A loan modification refers to the restructuring of a mortgage loan when the loan is in default
A loan modification is different from a refinance because:
- Your lender doesn’t change: The new loan agreement is written for you by the same lender you’ve been making mortgage payments to. The investor on your original mortgage is the same investor that gives final approval on your modification – you don’t go to a new lender to execute the loan modification. If you have a government backed investor to start with (Fannie Mae, Freddie Mac, VA, FHA, or USDA) – they will be the investor that gives approval for you to execute a loan modification.
- The documents needed to apply are different: The application requires loan modification documents and a loan modification application.
- You don’t have to have made a recent mortgage payment to apply: You don’t have to show a perfect, on-time payment history in order to be approved. Loan modifications are designed for people who have experienced financial hardship and have missed payments. Your lender knows that you’re behind on your mortgage payments.
- You don’t have to show a perfect or “good” credit score in order to be approved: Since you’re missing mortgage payments and your lender is likely the one reporting the delinquent payments against you that impacts your credit score, you can get a loan modification even if your credit score isn’t perfect.
- It is possible to get a loan modification even if you have other outstanding, unpaid debt: If you’ve been through a period of financial hardship, it is common for you to be in the process of resolving other debt.
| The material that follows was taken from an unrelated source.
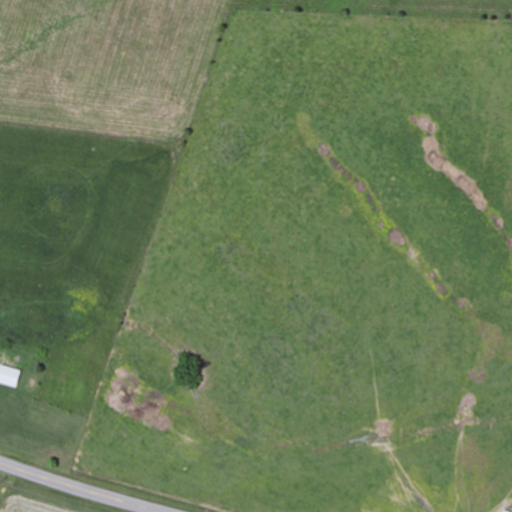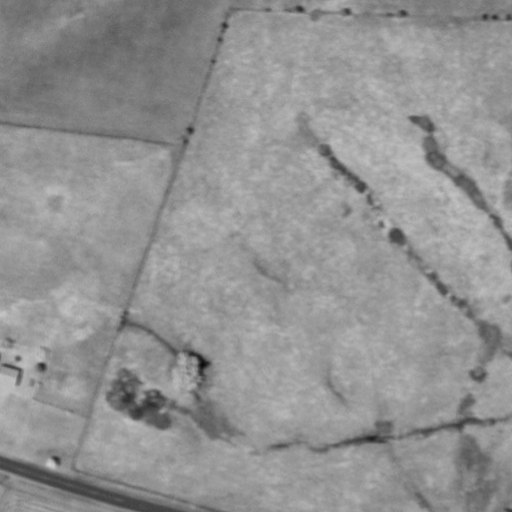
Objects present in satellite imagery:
building: (10, 377)
road: (81, 488)
building: (504, 511)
Having other outstanding debt doesn’t necessarily prevent you from getting a loan modification.
If you are in default on your mortgage and ultimately want to refinance, you need to do a loan modification first
If your financial hardship has recovered but you are in default on your mortgage, you need to “bring the loan current” via a loan modification before you can complete a refinance.
The loan modification is the tool that allows you to bring the loan current and resume regular mortgage payments.
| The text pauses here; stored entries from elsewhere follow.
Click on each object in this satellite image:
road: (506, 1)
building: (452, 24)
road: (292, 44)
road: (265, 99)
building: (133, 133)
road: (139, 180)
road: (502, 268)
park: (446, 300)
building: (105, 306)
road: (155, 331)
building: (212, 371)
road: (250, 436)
Most people can start the refinancing process six months or so after a loan modification.
Typically, you need to wait a few months following a loan modification so that you can build a stable payment history before you refinance.
For more information about how long you need to wait to complete a refinance following a loan modification, you can ask the new lender that you’re considering refinancing with. They will tell you the average timeframe that you need to wait (while making your mortgage payments) before you can refinance.
If you are on a COVID-19 Forbearance plan, you need to transition off of the plan and get current before completing a refinance
If you went on a COVID Forbearance plan and are now wanting to refinance, you need to go through the middle step of transitioning off of your forbearance plan to bring the loan current before you can complete a refinance.
Unless you can pay back all payments you missed during the forbearance period at one time (most people can’t), you will need to take advantage of one of the COVID-19 transition options.
The options that are available to you vary depending on who your investor is but you may be able to get on a streamlined deferral, partial claim or loan modification program to resolve the default.
Then, once the default is resolved – you can apply for a refinance.
Essentially, it is uncommon for a new lender to agree to refinance while you are on an active forbearance so you need to get into an agreement which allows you to resume making payments first and then look at refinancing.